** DATASET EXCERPTS follows **

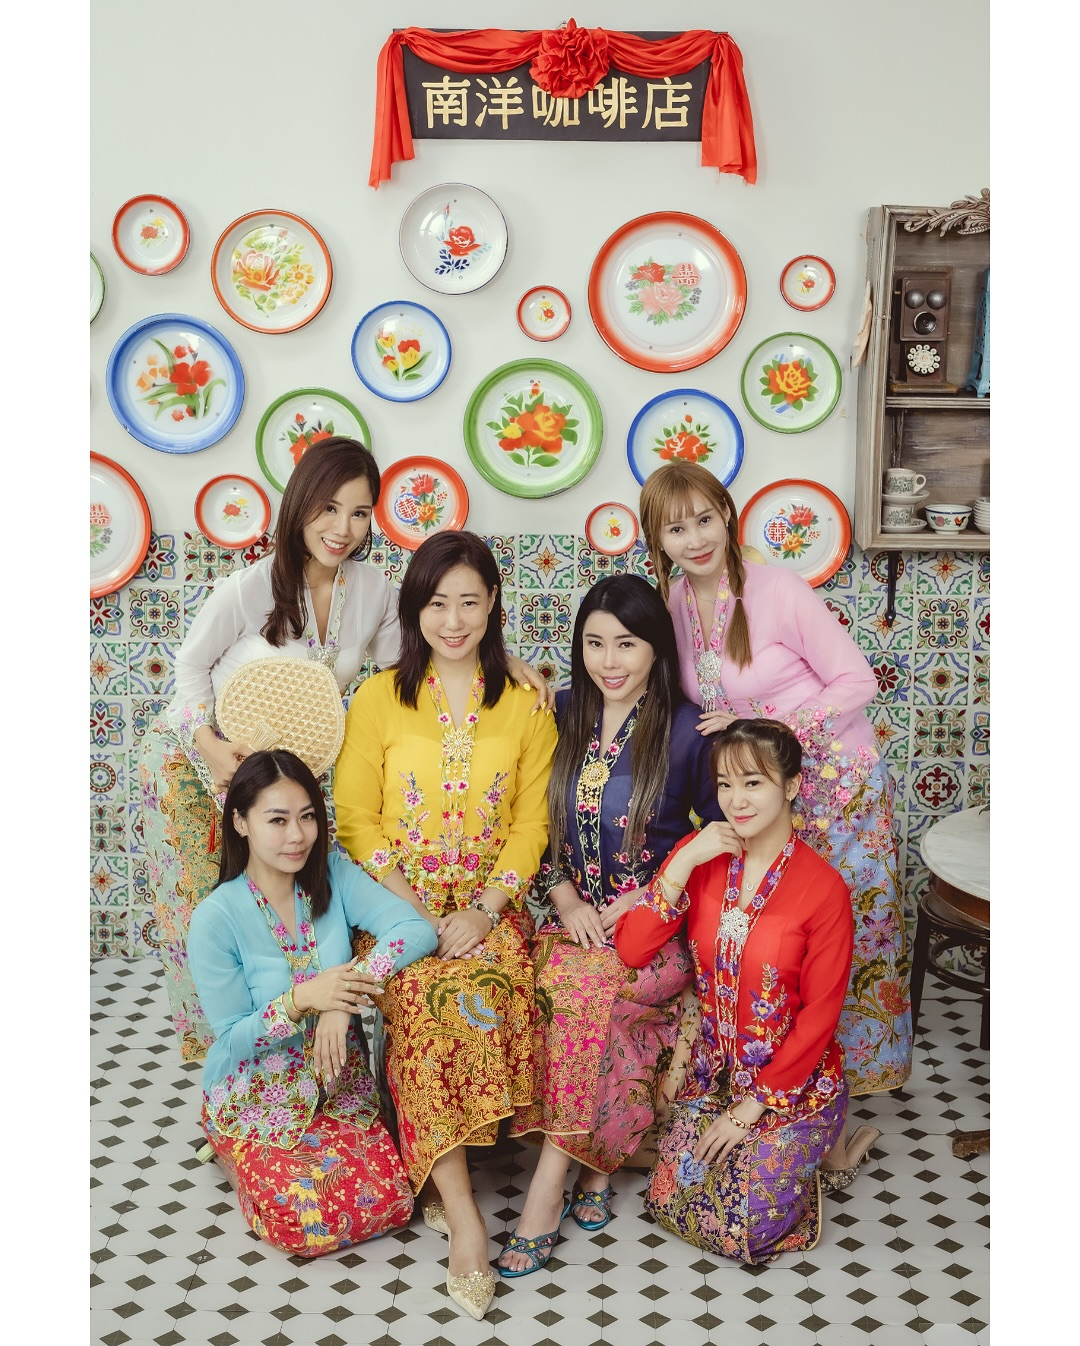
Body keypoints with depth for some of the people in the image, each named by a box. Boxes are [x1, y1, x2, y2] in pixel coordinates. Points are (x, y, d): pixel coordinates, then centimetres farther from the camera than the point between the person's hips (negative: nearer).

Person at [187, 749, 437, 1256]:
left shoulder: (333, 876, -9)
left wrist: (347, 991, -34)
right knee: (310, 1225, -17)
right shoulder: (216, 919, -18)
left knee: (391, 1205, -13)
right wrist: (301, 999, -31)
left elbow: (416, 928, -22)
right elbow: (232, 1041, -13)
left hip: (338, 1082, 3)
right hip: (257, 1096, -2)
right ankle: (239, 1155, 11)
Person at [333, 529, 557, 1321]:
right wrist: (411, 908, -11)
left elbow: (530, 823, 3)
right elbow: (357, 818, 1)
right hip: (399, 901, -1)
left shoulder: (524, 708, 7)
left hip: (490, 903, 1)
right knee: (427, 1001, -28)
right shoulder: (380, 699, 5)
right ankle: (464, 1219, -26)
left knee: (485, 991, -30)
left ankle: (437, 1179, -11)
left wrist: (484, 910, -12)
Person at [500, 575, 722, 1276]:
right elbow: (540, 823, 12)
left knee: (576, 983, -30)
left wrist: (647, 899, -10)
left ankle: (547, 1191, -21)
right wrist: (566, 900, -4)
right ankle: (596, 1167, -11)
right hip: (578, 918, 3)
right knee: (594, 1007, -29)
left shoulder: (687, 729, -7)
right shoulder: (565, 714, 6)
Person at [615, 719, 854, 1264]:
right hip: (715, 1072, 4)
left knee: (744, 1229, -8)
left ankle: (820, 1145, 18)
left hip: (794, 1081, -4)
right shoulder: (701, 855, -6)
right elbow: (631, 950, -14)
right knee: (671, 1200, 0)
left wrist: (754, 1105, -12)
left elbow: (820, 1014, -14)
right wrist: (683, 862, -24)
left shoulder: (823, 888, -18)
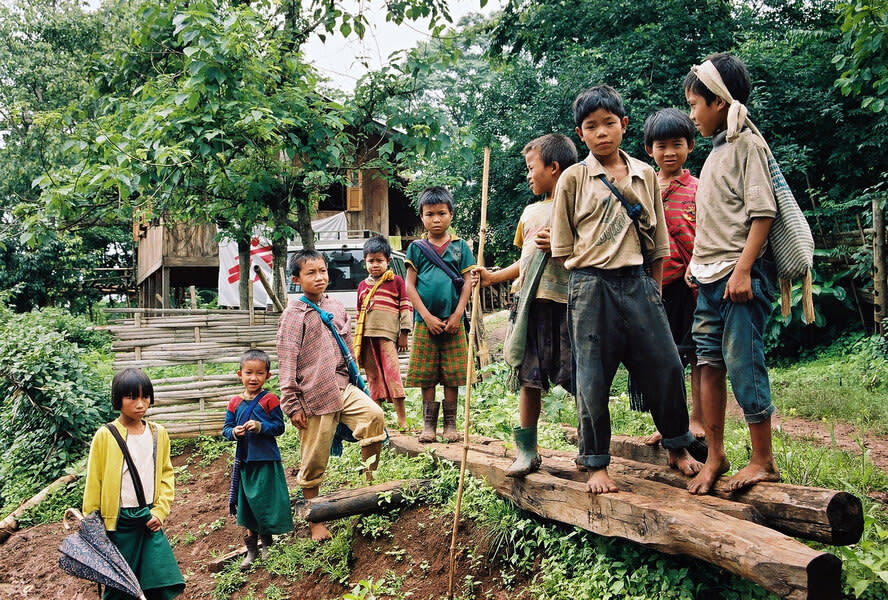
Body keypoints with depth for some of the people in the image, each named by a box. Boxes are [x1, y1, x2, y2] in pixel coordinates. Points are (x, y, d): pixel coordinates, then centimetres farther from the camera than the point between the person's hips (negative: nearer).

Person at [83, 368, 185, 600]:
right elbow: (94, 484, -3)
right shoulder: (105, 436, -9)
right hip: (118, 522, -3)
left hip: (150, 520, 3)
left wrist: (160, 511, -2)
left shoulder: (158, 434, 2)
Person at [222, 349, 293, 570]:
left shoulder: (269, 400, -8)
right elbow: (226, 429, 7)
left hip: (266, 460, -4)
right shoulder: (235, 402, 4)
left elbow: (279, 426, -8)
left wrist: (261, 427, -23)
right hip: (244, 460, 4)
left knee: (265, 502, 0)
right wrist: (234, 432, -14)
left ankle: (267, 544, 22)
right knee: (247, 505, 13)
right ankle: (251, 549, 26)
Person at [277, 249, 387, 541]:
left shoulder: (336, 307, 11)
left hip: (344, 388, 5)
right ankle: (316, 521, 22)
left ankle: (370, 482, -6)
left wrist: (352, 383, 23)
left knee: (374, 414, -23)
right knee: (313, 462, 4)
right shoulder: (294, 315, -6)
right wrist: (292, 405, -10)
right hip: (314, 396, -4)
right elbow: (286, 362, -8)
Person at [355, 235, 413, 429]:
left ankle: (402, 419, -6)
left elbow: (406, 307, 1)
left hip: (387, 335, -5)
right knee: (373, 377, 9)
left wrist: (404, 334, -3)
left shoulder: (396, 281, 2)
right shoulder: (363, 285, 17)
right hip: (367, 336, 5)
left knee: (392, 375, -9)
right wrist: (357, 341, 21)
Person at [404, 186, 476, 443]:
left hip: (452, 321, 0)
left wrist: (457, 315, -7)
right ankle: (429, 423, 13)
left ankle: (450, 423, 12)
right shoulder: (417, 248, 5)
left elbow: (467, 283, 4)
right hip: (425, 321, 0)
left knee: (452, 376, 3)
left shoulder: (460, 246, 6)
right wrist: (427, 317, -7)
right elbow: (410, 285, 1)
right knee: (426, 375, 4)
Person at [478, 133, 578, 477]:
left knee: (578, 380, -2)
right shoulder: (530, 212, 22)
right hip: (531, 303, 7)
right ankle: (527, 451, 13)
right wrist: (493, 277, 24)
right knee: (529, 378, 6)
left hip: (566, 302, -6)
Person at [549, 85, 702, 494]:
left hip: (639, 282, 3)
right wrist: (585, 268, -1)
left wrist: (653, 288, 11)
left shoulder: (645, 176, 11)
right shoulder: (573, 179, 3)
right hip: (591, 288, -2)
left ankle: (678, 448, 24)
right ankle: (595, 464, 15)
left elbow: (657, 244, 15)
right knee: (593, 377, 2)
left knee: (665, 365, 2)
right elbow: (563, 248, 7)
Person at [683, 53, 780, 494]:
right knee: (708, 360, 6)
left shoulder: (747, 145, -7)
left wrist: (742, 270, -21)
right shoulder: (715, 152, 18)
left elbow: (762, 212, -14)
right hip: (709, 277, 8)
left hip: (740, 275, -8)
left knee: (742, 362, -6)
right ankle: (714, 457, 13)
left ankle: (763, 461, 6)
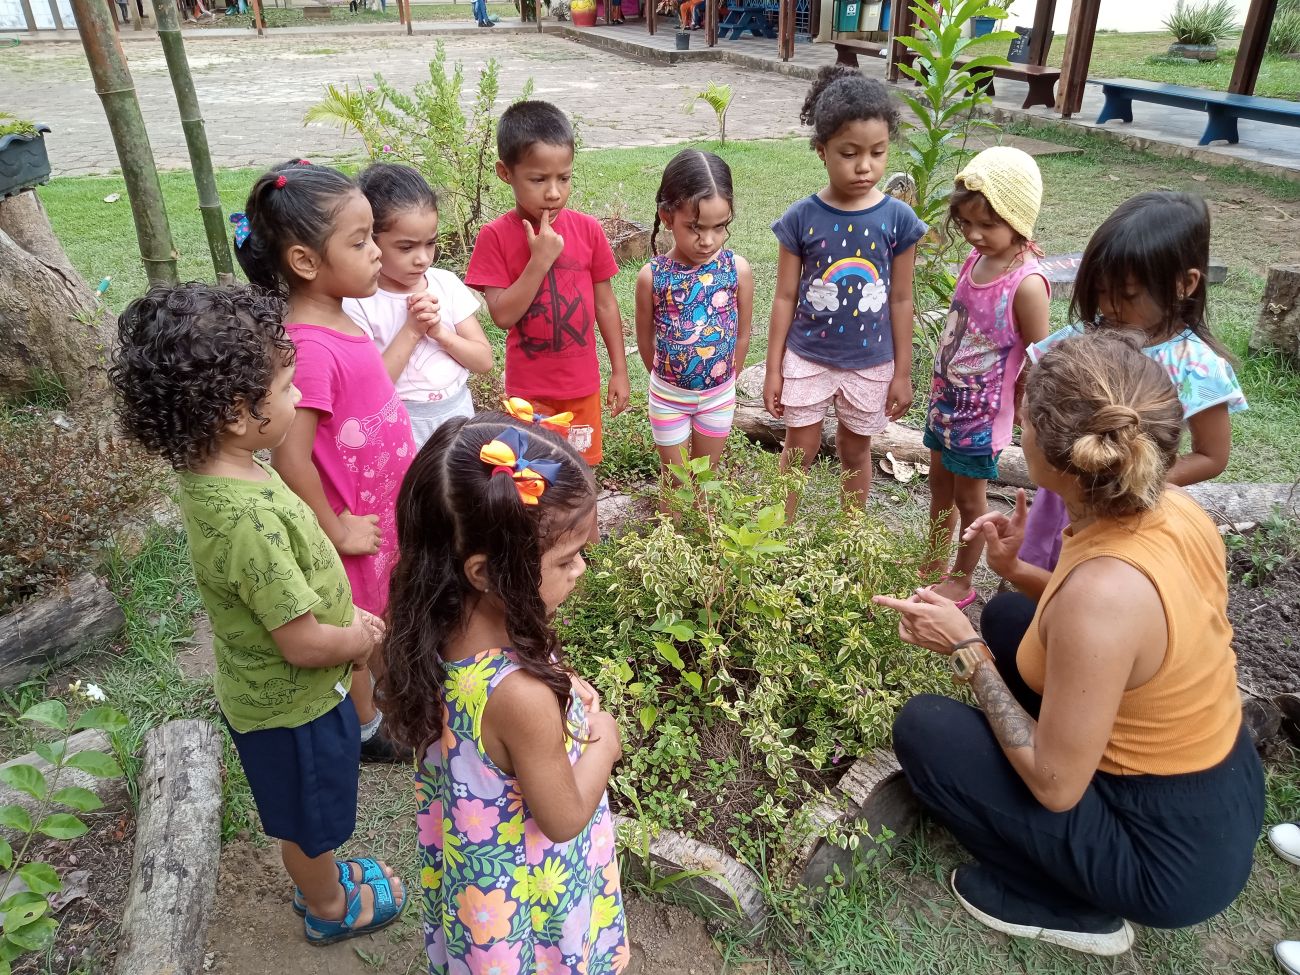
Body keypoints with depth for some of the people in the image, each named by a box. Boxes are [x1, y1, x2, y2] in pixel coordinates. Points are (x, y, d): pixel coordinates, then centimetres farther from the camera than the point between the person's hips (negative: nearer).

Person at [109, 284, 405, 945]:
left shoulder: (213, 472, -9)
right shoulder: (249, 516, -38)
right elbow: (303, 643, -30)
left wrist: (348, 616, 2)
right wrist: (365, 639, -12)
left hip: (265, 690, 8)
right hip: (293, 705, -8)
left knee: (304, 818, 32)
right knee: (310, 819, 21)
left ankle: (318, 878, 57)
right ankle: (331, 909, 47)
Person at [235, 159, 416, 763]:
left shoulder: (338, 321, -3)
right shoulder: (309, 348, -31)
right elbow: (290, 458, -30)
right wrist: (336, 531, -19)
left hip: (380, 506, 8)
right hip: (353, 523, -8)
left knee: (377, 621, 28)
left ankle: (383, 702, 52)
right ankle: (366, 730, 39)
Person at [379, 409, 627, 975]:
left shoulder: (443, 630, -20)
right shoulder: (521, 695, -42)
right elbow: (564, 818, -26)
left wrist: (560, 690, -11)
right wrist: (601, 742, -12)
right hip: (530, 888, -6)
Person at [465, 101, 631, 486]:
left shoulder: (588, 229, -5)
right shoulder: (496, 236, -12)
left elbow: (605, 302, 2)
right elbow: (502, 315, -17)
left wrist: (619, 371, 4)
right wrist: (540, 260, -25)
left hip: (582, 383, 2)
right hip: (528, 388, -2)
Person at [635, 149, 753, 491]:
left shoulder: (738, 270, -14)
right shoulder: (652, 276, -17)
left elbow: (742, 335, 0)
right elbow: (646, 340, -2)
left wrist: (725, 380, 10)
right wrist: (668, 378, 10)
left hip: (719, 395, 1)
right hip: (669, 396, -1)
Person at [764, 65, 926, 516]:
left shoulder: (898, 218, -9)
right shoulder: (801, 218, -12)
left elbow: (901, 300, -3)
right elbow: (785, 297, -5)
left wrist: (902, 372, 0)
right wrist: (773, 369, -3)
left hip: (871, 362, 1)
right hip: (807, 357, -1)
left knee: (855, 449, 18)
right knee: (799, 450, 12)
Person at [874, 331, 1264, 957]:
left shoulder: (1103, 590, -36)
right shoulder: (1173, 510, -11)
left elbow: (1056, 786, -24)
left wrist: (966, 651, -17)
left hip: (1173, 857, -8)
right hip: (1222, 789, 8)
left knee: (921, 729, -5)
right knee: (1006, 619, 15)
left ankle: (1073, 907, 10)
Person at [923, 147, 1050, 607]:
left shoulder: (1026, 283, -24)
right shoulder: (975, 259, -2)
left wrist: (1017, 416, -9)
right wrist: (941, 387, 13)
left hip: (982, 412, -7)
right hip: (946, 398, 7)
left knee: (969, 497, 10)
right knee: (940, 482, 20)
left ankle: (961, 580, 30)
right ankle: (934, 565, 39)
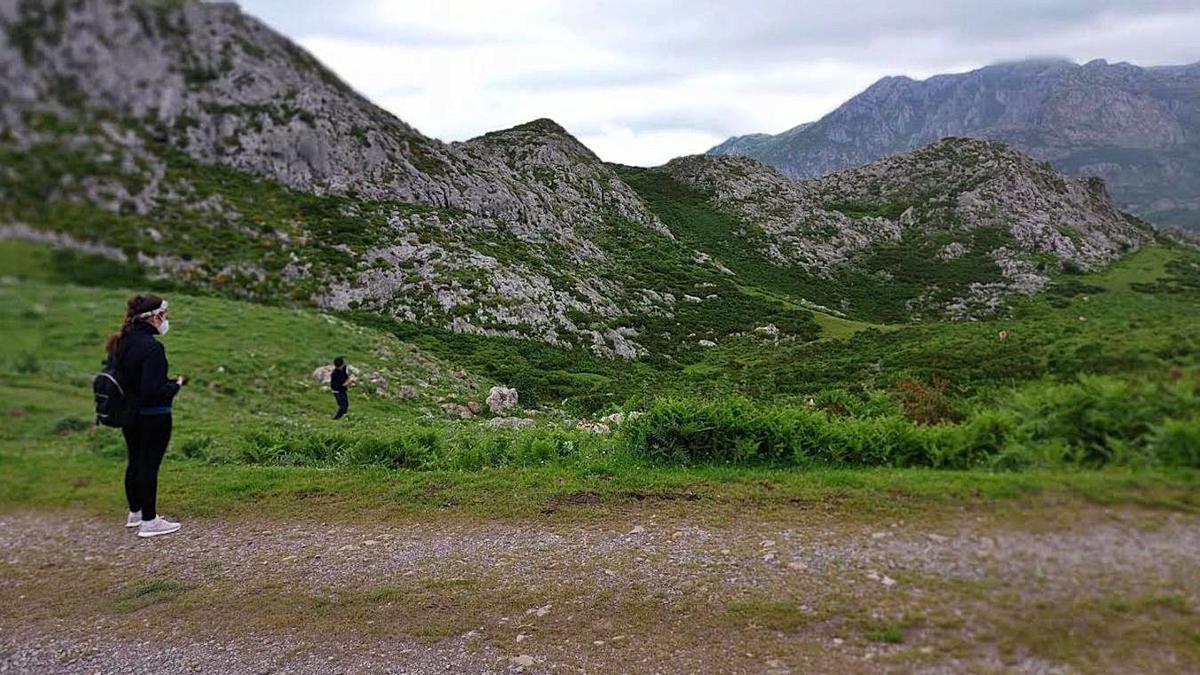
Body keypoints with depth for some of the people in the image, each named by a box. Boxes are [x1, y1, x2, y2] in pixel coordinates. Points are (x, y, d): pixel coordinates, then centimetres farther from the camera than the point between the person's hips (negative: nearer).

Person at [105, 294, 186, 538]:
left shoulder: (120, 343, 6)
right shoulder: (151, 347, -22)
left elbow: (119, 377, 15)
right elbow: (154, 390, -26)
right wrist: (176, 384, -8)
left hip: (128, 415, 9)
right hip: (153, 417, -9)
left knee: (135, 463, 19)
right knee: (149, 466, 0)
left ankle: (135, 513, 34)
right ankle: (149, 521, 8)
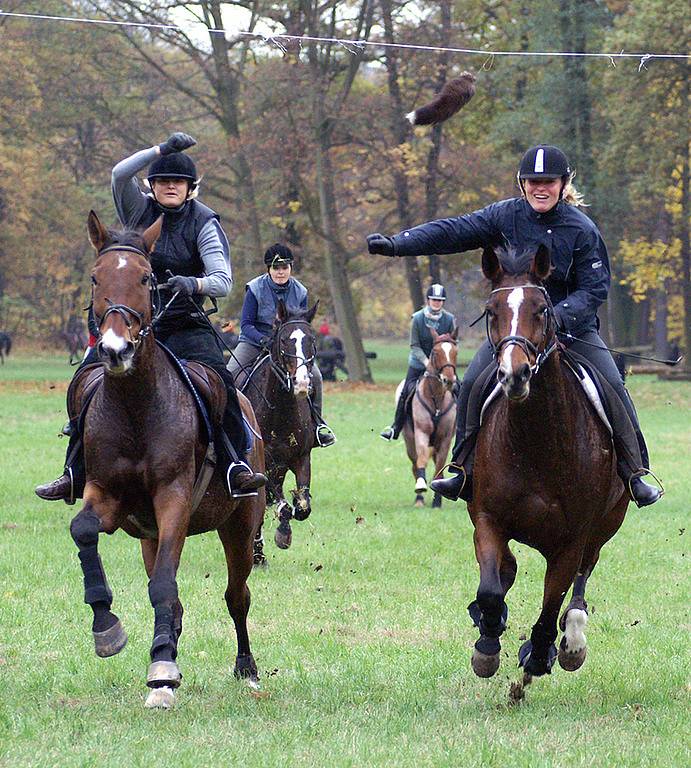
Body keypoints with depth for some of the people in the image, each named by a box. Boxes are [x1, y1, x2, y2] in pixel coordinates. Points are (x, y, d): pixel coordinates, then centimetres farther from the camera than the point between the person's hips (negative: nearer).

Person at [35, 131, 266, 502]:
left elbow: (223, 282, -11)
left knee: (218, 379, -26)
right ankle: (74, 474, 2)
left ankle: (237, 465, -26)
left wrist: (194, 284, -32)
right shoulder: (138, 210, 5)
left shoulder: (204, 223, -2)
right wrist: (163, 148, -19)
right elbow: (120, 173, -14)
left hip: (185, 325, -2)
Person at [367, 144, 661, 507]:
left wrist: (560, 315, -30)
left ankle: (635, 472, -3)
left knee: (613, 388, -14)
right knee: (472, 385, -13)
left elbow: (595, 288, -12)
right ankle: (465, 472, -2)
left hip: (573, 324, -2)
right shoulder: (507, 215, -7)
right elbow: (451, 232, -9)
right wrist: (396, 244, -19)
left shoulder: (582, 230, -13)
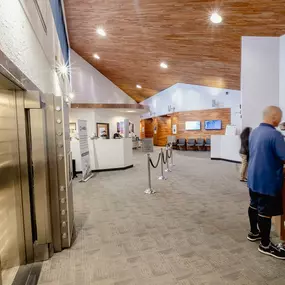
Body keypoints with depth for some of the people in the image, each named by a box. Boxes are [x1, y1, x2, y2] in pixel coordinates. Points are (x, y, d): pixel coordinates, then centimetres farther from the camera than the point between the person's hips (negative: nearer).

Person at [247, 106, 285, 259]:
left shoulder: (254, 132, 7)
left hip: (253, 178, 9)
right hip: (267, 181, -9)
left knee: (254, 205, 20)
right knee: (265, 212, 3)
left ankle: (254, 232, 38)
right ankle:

** End of DATASET EXCERPTS **

YOUR TASK
Rewrite the lines of the records between the line holding "right elbow: (226, 429, 7)" and the line holding "left wrist: (742, 270, -21)", inclusive, as a Markdown table with a Row column for the row number and a Line column for the line, leaving out blank lines.

ANSWER TO THIS PROBLEM
| Row | Line |
|---|---|
| 1 | right elbow: (226, 429, 7) |
| 2 | left hip: (266, 460, -4) |
| 3 | right shoulder: (235, 402, 4) |
| 4 | left elbow: (279, 426, -8) |
| 5 | left wrist: (261, 427, -23) |
| 6 | right hip: (244, 460, 4) |
| 7 | left knee: (265, 502, 0) |
| 8 | right wrist: (234, 432, -14) |
| 9 | left ankle: (267, 544, 22) |
| 10 | right knee: (247, 505, 13) |
| 11 | right ankle: (251, 549, 26) |
| 12 | Person at [277, 249, 387, 541]: |
| 13 | left shoulder: (336, 307, 11) |
| 14 | left hip: (344, 388, 5) |
| 15 | right ankle: (316, 521, 22) |
| 16 | left ankle: (370, 482, -6) |
| 17 | left wrist: (352, 383, 23) |
| 18 | left knee: (374, 414, -23) |
| 19 | right knee: (313, 462, 4) |
| 20 | right shoulder: (294, 315, -6) |
| 21 | right wrist: (292, 405, -10) |
| 22 | right hip: (314, 396, -4) |
| 23 | right elbow: (286, 362, -8) |
| 24 | Person at [355, 235, 413, 429]: |
| 25 | left ankle: (402, 419, -6) |
| 26 | left elbow: (406, 307, 1) |
| 27 | left hip: (387, 335, -5) |
| 28 | right knee: (373, 377, 9) |
| 29 | left wrist: (404, 334, -3) |
| 30 | left shoulder: (396, 281, 2) |
| 31 | right shoulder: (363, 285, 17) |
| 32 | right hip: (367, 336, 5) |
| 33 | left knee: (392, 375, -9) |
| 34 | right wrist: (357, 341, 21) |
| 35 | Person at [404, 186, 476, 443]: |
| 36 | left hip: (452, 321, 0) |
| 37 | left wrist: (457, 315, -7) |
| 38 | right ankle: (429, 423, 13) |
| 39 | left ankle: (450, 423, 12) |
| 40 | right shoulder: (417, 248, 5) |
| 41 | left elbow: (467, 283, 4) |
| 42 | right hip: (425, 321, 0) |
| 43 | left knee: (452, 376, 3) |
| 44 | left shoulder: (460, 246, 6) |
| 45 | right wrist: (427, 317, -7) |
| 46 | right elbow: (410, 285, 1) |
| 47 | right knee: (426, 375, 4) |
| 48 | Person at [478, 133, 578, 477]: |
| 49 | left knee: (578, 380, -2) |
| 50 | right shoulder: (530, 212, 22) |
| 51 | right hip: (531, 303, 7) |
| 52 | right ankle: (527, 451, 13) |
| 53 | right wrist: (493, 277, 24) |
| 54 | right knee: (529, 378, 6) |
| 55 | left hip: (566, 302, -6) |
| 56 | Person at [549, 85, 702, 494]: |
| 57 | left hip: (639, 282, 3) |
| 58 | right wrist: (585, 268, -1) |
| 59 | left wrist: (653, 288, 11) |
| 60 | left shoulder: (645, 176, 11) |
| 61 | right shoulder: (573, 179, 3) |
| 62 | right hip: (591, 288, -2) |
| 63 | left ankle: (678, 448, 24) |
| 64 | right ankle: (595, 464, 15) |
| 65 | left elbow: (657, 244, 15) |
| 66 | right knee: (593, 377, 2) |
| 67 | left knee: (665, 365, 2) |
| 68 | right elbow: (563, 248, 7) |
| 69 | Person at [683, 53, 780, 494]: |
| 70 | right knee: (708, 360, 6) |
| 71 | left shoulder: (747, 145, -7) |
| 72 | left wrist: (742, 270, -21) |